__Task requirements__
- a) In the text on the 1994 Ibero-American Championships in Athletics, who set the record in the inaugural women's hammer event?
- b) Reproduce word for word the passage of the text on the 1994 Ibero-American Championships in Athletics starting at "- Dates: 27" and ending at "from 27–30 October.".

__Extract to read__
+ + + + + + +

- Dates: 27 – 30 October
- Host city: Mar del Plata, Argentina
- Venue: Estadio José María Minella
- Events: 42
- Participation: 346 athletes from 22 nations
- Records set: 4 championship records

= 1994 Ibero-American Championships in Athletics =

The 1994 Ibero-American Championships in Athletics (Spanish: VI Campeonato Iberoamericano de Atletismo) was the sixth edition of the international athletics competition between Ibero-American nations which was held at the Estadio José María Minella in Mar del Plata, Argentina from 27–30 October.

The competition marked the inauguration of a newly built track at the host stadium, which was part of Mar del Plata's developments for the 1995 Pan American Games. Due to its late scheduling in the annual track and field season, the competition did not attract some of the region's top athletes – Cuba, Portugal and Spain all sent less than full strength delegations. As a result, Brazil topped the medal table for the second time in Ibero-American history, taking eleven gold medals and 32 in total. Cuba were the next best performers with eight golds in their haul of 20 medals, while Colombia came third, having won seven events and 17 medals overall. The hosts, Argentina, were fourth with four golds and fifteen medals in total.

Four new championship records were set at the 1994 edition. Ronaldo da Costa improved the men's 5000 metres record, but was beaten in the 10,000 metres by Armando Quintanilla, who took over half a minute off the previous record. Andrés Charadía bettered a men's hammer throw record, while María Eugenia Villamizar set a new standard in the inaugural women's hammer event. Sueli dos Santos won the women's javelin with a South American record throw, but this mark was later removed as she was disqualified for doping.

+ + + + + + +

__Recorded information__

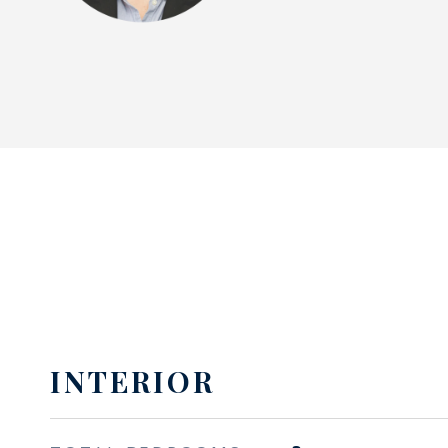
INTERIOR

+ + + + + + +

__Answer section__
- a) María Eugenia Villamizar

- b)
- Dates: 27 – 30 October
- Host city: Mar del Plata, Argentina
- Venue: Estadio José María Minella
- Events: 42
- Participation: 346 athletes from 22 nations
- Records set: 4 championship records

= 1994 Ibero-American Championships in Athletics =

The 1994 Ibero-American Championships in Athletics (Spanish: VI Campeonato Iberoamericano de Atletismo) was the sixth edition of the international athletics competition between Ibero-American nations which was held at the Estadio José María Minella in Mar del Plata, Argentina from 27–30 October.